President Donald Trump sure is making it hard to be his friend. Despite having more members firmly in the MAGA camp, House Republicans have spent most of his second term squabbling among themselves. Instead, it has been GOP senators who have been his most surprising ride or dies, helping advance Trump’s agenda at a pace that belies the body’s usual slow crawl.
As Speaker Mike Johnson, R-La., has struggled to wrangle his caucus, Senate Majority Leader John Thune, R-S.D., by contrast has been tenaciously driving the White House’s agenda forward. It was always bound to be a thankless task for Thune to keep the famously distractible president on the best route. But the past month has seen Trump throw roadblock after roadblock directly in Thune’s path, making it almost impossible to avoid this week’s major collision.
The last month has seen Trump throw roadblock after roadblock directly in Thune’s path, making it almost impossible to avoid this week’s major collision.
Budget reconciliation bills, like the one Republicans are currently shepherding through the Senate, are never easy. It’s meant to fund the ongoing mass deportation campaign, one of Trump’s key priorities.
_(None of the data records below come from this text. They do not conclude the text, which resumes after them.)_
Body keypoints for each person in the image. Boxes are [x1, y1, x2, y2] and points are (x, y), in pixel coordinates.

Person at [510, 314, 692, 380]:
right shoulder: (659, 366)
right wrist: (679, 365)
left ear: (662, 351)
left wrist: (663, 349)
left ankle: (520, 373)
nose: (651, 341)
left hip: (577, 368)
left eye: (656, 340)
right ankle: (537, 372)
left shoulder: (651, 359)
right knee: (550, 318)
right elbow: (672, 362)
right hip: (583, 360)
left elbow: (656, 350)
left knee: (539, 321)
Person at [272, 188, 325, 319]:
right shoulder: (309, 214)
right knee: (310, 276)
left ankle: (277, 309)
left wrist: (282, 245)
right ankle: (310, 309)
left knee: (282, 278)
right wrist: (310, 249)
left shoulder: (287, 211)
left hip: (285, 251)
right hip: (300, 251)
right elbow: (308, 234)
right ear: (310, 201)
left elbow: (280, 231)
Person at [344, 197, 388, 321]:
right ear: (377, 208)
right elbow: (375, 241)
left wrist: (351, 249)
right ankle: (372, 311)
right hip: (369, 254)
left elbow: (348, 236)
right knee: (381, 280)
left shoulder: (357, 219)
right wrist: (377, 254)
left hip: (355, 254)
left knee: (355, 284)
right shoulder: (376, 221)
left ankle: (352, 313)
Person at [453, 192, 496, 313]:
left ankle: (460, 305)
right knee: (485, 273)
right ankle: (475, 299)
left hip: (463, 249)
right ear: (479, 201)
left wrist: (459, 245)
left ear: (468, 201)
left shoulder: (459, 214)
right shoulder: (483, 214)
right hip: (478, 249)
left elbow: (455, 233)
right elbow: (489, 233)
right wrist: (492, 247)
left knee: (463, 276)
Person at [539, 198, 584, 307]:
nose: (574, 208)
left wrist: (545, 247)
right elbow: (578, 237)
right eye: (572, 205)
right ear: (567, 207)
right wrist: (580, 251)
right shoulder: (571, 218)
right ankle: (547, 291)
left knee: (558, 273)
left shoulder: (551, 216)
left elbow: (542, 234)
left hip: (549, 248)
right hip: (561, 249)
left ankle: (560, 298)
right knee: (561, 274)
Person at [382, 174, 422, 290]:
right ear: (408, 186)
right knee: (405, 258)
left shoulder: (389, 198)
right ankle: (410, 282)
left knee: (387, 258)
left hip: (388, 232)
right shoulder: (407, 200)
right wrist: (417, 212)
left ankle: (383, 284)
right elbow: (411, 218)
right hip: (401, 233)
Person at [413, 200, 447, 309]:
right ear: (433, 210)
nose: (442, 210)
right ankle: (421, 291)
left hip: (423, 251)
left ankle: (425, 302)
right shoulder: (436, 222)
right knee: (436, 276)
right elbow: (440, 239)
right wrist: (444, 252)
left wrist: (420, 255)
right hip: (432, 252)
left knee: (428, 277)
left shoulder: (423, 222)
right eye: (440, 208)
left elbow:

The bill is a workaround after the Democrats’ successful filibuster earlier this year saw money for immigration enforcement stripped from the Department of Homeland Security’s annual budget.
The urge to pile on other potential GOP priorities ahead of the midterms was sharp, but Thune signed off on a plan to keep the reconciliation bill narrowly focused on providing new cash to Immigration and Customs Enforcement and the Border Patrol — on top of the money thrown their way in last year’s One Big Beautiful Bill. Crucially, however, in dodging the need for Senate Democrats’ votes, the partisan budget bill will require the agreement of almost every Republican in both chambers of Congress to reach a majority.
Having shut the door on a free-for-all, the odds looked good for the $72 billion package — except for one (relatively) small problem. Trump allies — including Budget Committee Chair Sen. Lindsey Graham, R-S.C. — opted to add on $1 billion in Secret Service funding for security enhancements at the White House. That included $220 million for the “East Wing Modernization Project,” the official name of the ballroom Trump is constructing on the footprint of the demolished East Wing.
While the bill made clear that none of the funds “may be used for non-security elements” of the ballroom’s construction, enough Republican senators were still skeptical to place the bill’s passage at risk. A briefing from the head of the Secret Service did little to quiet those concerns. A ruling from the Senate parliamentarian last week that the funding didn’t fit the strict rules of the budget reconciliation process must have been something of a relief then, giving GOP senators a convenient excuse to strip the ballroom provision from the bill entirely.
But as soon as one problem was solved, Trump threw an even bigger one their way in the form of a $1.776 billion “anti-weaponization” fund with virtually no oversight.
There are more problems with the fund’s shady structure than we have time to unpack here. The short version is that in settling a lawsuit against his own administration, Trump ordered the acting attorney general to draw money directly from the Treasury and create a board to disperse payments to people who claim to have been persecuted by federal prosecutions under the Biden administration. According to the settlement, the five members of that panel will report directly to the president (with one member appointed in “consultation” with Congress) and have an obligation to keep exactly who has applied for those funds, let alone receive them, confidential.